Ficou acertado pelo Góes que a Terra não sofreria nenhum tipo de ataque ou retaliação por parte de nenhum grupo ou casta de Marte, e que a maioria da população da Terra continuaria sem saber que os marcianos existiam, o que certamente evitaria pânico generlizado. Em contrapartida, os marcianos ganhariam um pedaço de terra, preferencialmente uma ilha, onde pudessem manter uma espécie de embaixador para assuntos marcianos na Terra. E que alguns marcianos pudessem, claro, usar como balneário durante as férias. Afinal aquele negócio de churrascos de radiação espacial, chuvas de meteoritos ou empinar pipa em ventos solares já estava cansando.
Depois de analisar minuciosamente todas as opções de ilhas oferecidas, e debater com o Conselho de Sábios Vermelhos o melhor lugar para se instalar, acharam um ilha no Mar do Caribe, perto da Flórida e do Cabo Canaveral (o que facilitaria sobremaneira o embarque e desembarque das famílias marcianas).

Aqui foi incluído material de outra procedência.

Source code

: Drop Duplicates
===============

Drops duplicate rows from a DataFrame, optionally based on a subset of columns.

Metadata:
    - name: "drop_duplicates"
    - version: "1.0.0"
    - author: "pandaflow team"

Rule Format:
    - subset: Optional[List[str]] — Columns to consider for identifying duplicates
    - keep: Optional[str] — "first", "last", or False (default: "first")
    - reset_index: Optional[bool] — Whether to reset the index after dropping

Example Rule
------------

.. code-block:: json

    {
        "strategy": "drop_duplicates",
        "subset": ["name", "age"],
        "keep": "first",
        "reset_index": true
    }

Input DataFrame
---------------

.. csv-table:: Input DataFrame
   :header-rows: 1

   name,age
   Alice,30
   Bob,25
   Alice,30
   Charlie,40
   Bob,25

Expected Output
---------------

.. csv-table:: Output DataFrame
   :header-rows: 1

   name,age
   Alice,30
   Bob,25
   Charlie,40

O escolhido para ser embaixador na Terra foi Castro, o notável que primeiro descobriu as transmissões que deram origem a tudo. Mas ele se negou a sair de Marte, alegando que já não estava mais na idade. Em seu lugar, indicou o filho, que aceitou prontamente, e rapidamente foi mandado à Terra para assumir seu posto. Par manter viva na memória a lembrança de quem era seu pai, o agora embaixador marciano na Terra adotou a alcunha de Fidel Castro. E batizou a ilha escolhida de Cuba.